> **Supplied passage**
________________________________________

As Microsoft's program manager in charge of the "Oslo" Developer Center on MSDN (since merged with the Data Developer Center http://msdn.microsoft.com/data), you'd naturally have every reason to expect that I wholly "get" what all this "Oslo" stuff is about. After all, I acquire, publish, and manage the DevCenter content that's intended to tell the "Oslo" story. [It's now called SQL Server Modeling, by the way, as we've retired the "Oslo" name.]
I must confess that this is actually not the case, at least not yet. Frankly, I still ask myself—quite often, in fact—just what's it's all for and what, in fact, someone really does with it--with the whole of it. Like many people, I can see how certain pieces like the "M" toolchain are useful in and of themselves (writing nifty languages and such), but when you start talking CLR and UML domains or "middle-tier" applications, I'll listen politely while trying to pretend my eyes aren't going glassy.
To my credit, this state of affairs is actually by design, which gives me a perfect opportunity to bore you with the backstory of how, after a hiatus of around 12 years, I found myself back at Microsoft and eventually working on "Oslo." People are going to ask about this anyway, so…well, OK, originally I wrote that whole section right here, conveniently forcing you to indulge my penchant for storytelling. But charity won out in the end and I moved it into its own piece.

________________________________________

> **Dataset entries**
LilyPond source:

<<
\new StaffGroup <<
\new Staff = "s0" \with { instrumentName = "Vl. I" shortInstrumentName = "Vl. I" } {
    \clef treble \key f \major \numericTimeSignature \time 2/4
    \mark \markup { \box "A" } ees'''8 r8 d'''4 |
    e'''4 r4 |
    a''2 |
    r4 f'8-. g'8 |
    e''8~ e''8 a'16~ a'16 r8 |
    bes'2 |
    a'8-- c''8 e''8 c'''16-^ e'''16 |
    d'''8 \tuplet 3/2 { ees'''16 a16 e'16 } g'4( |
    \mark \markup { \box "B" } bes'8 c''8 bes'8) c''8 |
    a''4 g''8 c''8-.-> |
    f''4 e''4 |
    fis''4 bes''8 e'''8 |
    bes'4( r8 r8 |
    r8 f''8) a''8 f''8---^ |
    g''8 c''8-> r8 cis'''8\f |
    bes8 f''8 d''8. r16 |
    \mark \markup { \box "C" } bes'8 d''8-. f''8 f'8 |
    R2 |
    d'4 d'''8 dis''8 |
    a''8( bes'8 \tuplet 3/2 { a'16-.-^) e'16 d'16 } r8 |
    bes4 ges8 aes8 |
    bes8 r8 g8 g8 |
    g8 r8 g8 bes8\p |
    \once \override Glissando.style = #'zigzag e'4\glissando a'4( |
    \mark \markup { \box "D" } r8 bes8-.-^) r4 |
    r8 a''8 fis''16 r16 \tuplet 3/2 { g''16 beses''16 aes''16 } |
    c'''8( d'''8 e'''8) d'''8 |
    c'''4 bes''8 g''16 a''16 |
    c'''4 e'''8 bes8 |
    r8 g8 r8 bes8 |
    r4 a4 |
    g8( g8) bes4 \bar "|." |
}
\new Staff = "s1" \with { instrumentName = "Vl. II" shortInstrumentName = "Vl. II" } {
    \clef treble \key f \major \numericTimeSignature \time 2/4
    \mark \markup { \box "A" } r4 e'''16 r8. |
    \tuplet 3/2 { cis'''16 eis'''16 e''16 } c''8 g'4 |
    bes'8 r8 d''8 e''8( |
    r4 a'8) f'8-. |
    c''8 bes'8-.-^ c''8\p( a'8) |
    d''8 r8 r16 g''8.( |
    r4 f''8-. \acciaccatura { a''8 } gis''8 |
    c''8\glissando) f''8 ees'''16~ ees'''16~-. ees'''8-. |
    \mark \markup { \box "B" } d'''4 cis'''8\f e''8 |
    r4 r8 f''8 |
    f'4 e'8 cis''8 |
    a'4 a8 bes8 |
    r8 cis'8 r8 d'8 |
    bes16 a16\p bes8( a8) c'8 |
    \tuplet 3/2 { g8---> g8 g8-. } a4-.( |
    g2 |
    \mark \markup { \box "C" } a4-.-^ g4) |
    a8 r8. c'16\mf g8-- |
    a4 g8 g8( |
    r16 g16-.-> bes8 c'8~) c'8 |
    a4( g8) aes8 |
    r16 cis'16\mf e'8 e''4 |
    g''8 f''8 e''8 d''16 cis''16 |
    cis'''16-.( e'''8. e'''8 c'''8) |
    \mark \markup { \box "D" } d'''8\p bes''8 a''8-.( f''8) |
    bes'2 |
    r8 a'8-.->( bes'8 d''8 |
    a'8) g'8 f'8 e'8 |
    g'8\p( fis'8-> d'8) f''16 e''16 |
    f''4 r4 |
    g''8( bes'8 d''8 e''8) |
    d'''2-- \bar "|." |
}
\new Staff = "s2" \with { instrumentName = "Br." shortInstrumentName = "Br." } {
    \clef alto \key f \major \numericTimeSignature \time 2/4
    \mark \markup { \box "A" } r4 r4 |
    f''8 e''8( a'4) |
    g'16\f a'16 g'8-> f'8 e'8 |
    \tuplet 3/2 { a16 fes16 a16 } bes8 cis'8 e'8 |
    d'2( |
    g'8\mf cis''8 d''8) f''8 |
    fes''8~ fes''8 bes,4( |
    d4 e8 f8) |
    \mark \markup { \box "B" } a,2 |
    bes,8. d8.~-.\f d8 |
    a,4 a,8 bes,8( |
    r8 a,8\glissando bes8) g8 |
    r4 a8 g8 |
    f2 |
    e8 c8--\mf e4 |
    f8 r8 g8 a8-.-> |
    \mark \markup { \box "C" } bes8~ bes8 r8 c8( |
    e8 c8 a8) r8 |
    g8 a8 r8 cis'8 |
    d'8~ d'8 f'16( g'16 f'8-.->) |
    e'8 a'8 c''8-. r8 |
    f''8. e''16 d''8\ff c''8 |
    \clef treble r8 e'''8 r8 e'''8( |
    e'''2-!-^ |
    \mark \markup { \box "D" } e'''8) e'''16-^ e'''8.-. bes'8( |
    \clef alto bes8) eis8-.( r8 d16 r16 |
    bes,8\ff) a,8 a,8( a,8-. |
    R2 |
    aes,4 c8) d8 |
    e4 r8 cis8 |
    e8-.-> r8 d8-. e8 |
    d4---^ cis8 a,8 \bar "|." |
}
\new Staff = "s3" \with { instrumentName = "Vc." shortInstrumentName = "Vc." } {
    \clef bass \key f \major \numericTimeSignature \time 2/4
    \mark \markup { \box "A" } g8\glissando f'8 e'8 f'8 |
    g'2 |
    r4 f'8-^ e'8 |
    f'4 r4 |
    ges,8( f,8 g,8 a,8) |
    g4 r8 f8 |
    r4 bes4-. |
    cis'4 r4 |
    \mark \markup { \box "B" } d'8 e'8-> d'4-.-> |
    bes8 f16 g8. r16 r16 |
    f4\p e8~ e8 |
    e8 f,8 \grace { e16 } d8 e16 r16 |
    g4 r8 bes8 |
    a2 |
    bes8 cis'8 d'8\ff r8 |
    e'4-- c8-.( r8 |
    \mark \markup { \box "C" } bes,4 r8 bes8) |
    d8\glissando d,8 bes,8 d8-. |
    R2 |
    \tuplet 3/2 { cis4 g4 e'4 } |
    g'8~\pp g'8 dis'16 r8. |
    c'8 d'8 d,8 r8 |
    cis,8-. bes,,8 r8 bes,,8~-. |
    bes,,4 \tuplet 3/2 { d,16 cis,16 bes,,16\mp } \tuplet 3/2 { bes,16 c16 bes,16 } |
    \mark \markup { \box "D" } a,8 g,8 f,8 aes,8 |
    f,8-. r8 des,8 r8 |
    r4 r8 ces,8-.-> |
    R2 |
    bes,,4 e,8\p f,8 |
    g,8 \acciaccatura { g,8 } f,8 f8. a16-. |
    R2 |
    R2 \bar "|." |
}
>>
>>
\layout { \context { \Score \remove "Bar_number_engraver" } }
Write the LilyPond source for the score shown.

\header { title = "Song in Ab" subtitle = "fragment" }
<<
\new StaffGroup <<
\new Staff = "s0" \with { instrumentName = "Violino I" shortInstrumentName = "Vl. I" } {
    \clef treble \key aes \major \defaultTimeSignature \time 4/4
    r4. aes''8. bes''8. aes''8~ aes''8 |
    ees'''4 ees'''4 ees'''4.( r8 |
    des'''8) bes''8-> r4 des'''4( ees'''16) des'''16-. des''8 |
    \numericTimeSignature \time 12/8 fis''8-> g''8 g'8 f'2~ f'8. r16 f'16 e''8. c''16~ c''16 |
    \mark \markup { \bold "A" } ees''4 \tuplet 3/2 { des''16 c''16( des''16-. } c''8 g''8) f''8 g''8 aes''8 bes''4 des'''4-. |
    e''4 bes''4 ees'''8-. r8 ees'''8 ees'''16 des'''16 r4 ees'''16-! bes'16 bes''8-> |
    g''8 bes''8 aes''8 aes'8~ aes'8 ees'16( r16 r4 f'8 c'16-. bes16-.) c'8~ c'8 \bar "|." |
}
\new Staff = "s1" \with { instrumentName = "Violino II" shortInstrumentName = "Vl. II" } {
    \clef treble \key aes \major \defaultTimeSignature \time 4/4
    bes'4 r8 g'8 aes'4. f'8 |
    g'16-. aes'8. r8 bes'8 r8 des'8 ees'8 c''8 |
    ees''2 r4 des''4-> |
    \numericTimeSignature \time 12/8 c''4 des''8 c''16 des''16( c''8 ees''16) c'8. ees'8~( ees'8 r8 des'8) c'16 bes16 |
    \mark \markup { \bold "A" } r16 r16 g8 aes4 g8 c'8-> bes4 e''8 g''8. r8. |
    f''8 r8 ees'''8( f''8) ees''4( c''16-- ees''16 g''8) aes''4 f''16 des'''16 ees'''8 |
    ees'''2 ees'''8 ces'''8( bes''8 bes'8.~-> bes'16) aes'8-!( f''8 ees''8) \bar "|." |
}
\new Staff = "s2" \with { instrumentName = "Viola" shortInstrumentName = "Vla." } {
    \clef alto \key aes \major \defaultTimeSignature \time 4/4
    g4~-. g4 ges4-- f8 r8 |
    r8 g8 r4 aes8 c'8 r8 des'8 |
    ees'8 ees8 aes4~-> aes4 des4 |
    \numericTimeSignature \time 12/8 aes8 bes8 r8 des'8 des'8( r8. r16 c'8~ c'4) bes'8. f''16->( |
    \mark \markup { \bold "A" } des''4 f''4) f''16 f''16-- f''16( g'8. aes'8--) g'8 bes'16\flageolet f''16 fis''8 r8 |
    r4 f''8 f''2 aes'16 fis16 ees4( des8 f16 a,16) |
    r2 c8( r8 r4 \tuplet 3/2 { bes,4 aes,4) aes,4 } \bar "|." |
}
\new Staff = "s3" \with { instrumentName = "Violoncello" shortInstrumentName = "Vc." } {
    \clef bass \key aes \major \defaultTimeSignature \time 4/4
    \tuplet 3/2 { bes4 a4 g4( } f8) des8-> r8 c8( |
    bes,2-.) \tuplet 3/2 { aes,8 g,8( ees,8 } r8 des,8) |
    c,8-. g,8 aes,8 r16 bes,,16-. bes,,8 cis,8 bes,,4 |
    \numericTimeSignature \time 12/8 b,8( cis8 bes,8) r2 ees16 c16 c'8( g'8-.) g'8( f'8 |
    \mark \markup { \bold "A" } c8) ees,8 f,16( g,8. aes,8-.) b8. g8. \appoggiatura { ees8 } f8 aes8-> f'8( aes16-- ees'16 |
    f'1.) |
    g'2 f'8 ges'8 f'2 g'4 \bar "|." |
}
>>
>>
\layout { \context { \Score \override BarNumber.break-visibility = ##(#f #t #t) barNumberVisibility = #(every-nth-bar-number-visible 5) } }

________________________________________

> **What this exercise asks**
1. Restate the part of the Oslo passage that opens with the words containing "To my credit, this" and closes with "its own piece.", substituting "history" for "backstory".
2. Continue the Oslo passage beyond its final sentence.
The rows come from a separate source.

> **Results for the exercise**
1.
To my credit, this state of affairs is actually by design, which gives me a perfect opportunity to bore you with the history of how, after a hiatus of around 12 years, I found myself back at Microsoft and eventually working on "Oslo." People are going to ask about this anyway, so…well, OK, originally I wrote that whole section right here, conveniently forcing you to indulge my penchant for storytelling. But charity won out in the end and I moved it into its own piece.

2.
So like I was saying, this present state of affairs is intentional. Since the beginning of February, when I officially began this role and could at least differentiate between Microsoft code name "Oslo" and a city in Norway, much of my time has been consumed in just getting my bearings on the project while keeping the DevCenter reasonably fresh. Combined with the demands of the "Oslo" May CTP and my wife's recovery from abdominal surgery, it was only in late summer that I was able to delve into a serious learning project of my own.
My hope is that this effort will lift me out of the slums of ignorance, so to speak, and in the process lay a path for other developers (and mind you, this particular post is just a start, not the complete story). For as much as being embedded in a team that eats middle-tier for breakfast (and effortlessly speaks of app servers, repositories, and domain-specific languages with every breath) makes me at times feel quite alone, it's certain that I'm not. Many developers are surely wanting to slake their thirst for understanding, even while they skillfully feign competence. (But that's OK. We're friends and I promise I won't rat on you.)